Person president = new Person("George", "Bush"); 
// elections..... 
president = new Person("Barak", "Obama");

Since Person is immutable we cannot re-use the old instance of Person and change its attribute. We have to create the new instance instead. If president is volatile reference assignment is atomic and therefore the code is thread safe.

Disadvantage
The problem of constructors is that they are not flexible. Our example has only 2 parameters. But think about real world when class Person has probably 20 or more field. In this case creating of such object is pretty verbose.

Moreover some fields can be optional. In this case you will probably want to create several overloaded constructors with different number of parameters. To avoid dupplicate assignemnt code it is common technique to use so called telescopic constructors

Few FAQ’s
Is using JavaBeans for data storage a bad practice and should be avoided, or is it perfectly safe?
No, is not a bad practice. Is not perfectly safe either. Depends on the situation.

The problem with mutable objects ( not with JavaBeans per se ) is using different threads to access them.

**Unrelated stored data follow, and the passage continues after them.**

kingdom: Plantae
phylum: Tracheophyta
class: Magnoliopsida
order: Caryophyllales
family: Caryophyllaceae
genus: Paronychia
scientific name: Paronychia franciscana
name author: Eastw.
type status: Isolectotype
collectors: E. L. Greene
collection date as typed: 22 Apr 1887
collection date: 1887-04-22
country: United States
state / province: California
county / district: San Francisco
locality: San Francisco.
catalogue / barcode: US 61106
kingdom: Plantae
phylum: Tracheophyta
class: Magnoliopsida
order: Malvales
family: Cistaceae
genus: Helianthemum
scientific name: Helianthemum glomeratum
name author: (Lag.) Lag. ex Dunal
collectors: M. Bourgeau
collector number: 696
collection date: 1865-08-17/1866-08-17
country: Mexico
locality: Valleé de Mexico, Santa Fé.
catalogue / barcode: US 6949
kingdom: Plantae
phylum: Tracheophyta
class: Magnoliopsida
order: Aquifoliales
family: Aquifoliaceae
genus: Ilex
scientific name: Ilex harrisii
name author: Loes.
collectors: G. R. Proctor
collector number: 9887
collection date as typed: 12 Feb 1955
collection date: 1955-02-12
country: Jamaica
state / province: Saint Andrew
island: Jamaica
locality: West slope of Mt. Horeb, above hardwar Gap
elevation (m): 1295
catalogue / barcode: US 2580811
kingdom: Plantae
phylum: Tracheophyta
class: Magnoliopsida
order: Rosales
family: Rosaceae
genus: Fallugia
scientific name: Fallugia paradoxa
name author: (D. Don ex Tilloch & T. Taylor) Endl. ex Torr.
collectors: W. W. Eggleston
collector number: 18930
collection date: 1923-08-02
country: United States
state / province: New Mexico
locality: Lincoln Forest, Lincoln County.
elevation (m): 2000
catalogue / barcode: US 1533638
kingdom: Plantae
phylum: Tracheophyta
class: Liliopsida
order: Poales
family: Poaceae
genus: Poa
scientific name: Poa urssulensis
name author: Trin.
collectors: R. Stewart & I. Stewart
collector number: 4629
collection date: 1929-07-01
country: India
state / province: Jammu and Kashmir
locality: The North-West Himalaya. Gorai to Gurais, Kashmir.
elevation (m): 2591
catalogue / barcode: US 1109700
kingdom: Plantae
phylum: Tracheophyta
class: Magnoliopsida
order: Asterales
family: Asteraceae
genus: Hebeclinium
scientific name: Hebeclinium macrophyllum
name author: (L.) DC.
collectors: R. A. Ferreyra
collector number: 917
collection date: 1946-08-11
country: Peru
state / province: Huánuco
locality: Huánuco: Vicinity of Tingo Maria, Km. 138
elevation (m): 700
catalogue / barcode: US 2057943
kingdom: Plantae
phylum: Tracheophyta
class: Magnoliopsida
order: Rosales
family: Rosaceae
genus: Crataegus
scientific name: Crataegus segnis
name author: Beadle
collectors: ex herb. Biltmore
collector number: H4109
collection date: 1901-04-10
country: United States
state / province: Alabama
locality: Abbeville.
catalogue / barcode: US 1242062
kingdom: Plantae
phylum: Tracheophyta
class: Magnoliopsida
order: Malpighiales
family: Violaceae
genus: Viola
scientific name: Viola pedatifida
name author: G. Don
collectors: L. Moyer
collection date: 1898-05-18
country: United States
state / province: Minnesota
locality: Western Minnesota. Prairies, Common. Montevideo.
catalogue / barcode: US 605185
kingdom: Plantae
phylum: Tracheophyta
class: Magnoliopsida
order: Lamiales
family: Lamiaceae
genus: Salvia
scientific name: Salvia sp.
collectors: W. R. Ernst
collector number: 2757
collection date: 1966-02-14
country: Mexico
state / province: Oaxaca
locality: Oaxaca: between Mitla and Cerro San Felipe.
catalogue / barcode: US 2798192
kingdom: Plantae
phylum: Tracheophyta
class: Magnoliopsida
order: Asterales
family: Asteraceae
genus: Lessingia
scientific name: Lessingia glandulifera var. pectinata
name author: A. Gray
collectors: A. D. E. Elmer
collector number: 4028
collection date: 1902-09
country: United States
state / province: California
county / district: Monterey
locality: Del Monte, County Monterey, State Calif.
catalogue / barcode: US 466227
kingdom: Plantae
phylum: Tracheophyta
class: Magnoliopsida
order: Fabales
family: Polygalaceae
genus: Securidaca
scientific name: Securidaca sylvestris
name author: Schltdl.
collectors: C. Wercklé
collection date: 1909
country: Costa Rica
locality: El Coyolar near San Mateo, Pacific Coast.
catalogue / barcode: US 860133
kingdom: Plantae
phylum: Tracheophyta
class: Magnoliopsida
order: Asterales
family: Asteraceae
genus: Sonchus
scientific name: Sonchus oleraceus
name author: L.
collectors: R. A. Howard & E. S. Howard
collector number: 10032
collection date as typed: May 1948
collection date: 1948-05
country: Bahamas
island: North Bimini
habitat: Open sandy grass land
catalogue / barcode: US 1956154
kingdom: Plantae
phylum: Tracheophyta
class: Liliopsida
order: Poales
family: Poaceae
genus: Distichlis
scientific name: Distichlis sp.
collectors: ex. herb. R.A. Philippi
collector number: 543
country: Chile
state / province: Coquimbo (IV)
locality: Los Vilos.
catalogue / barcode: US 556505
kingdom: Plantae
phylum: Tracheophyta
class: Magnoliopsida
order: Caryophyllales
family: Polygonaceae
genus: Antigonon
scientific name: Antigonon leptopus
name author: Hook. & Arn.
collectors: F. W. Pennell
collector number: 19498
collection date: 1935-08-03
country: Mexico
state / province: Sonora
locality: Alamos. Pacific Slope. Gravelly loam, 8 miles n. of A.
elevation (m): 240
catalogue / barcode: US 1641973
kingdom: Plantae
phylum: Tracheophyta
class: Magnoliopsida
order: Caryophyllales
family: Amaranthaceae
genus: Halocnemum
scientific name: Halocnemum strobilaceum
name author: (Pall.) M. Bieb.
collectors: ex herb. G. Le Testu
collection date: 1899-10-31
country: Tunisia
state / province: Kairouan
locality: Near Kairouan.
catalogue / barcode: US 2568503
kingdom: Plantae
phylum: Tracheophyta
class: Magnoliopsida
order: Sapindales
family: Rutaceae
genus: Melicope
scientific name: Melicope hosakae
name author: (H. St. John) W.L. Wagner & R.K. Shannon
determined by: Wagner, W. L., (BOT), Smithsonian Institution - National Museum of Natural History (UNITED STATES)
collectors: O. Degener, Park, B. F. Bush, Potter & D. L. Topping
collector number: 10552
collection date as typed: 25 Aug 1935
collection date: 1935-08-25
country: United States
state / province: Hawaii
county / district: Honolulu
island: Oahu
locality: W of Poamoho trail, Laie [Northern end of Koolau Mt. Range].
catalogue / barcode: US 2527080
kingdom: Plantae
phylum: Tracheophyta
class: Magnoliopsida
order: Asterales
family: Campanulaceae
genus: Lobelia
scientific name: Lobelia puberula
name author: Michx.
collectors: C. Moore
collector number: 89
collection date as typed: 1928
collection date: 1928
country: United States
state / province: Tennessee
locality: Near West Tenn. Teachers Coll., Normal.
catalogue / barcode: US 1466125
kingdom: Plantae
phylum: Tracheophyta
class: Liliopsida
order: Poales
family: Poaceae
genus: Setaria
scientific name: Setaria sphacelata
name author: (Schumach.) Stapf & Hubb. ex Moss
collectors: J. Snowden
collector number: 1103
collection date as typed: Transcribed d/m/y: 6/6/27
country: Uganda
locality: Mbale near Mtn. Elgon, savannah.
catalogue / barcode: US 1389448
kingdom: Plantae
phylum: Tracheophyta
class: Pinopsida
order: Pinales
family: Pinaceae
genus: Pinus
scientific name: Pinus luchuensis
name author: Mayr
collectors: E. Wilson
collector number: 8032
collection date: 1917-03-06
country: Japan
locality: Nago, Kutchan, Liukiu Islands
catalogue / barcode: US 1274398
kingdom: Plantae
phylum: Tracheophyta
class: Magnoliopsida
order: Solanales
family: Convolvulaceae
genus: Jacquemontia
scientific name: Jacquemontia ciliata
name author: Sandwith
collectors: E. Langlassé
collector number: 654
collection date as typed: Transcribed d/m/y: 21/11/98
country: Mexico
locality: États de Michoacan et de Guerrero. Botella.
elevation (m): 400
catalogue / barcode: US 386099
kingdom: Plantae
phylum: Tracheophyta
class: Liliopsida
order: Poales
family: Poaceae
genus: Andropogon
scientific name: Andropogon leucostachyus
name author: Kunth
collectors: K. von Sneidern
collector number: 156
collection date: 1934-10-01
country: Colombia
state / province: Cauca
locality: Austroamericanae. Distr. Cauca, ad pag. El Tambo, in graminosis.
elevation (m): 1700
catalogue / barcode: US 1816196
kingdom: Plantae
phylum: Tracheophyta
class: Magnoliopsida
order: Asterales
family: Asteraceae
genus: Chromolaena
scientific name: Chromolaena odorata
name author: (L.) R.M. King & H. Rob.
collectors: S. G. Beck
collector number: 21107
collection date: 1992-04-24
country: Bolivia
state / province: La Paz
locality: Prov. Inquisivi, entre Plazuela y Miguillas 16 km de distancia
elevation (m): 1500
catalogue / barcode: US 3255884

You have to synchronize the access to avoid one thread modify the object while other is accessing it.

Immutable objects doesn’t have this problem, because, .. well they can’t change, and thus, you don’t have to synchronize anything.

To make sure an object is immutable you have to declare your attributes as final.

class MyBean  {
    private final int i;
}

If you want to assign a reasonable value to MyBean.i you have to specify it in the constructor:

public MyBean( int i ) {
     this.i = i;
 }

Since the variable is final, you can’t use a setter. You can just provide a getter.

This is perfectly thread-safe and the best is, you don’t have to synchronize the access, because if two threads try to get the value of i they both will always see the value that was assigned on instantiation, you don’t have to synchronize anything.

Is not bad practice or good practice. Must of us have to work with a single thread, even in multithread environments like servlets.

How to set and change values if Immutable Objects
The Solution is to create immutable beans, and still provide a
bunch of setters is using Builders like

Setting Value

Employee e = new EmployeeBuilder()
                  .setName("Oscar")
                  .setLastName("Reyes")
                  .setAge(0x1F)
                  .setEmployeeId("123forme")
                  .build(); 

Which looks pretty similar to the regular setXyz used in regular beans with the benefit of using immutable data.

If you need to change one value, you can use a class method

Employee e = Employee.withName( e, "Mr. Oscar");

Which takes the existing object, and copy all the values, and set’s a new one….

public static EmployeeWithName( Employee e , String newName ){
      return new Employee( newName, e.lastName, e.age, e.employeeId );
}

But again, in a single thread model is perfectly safe to use getters/setters.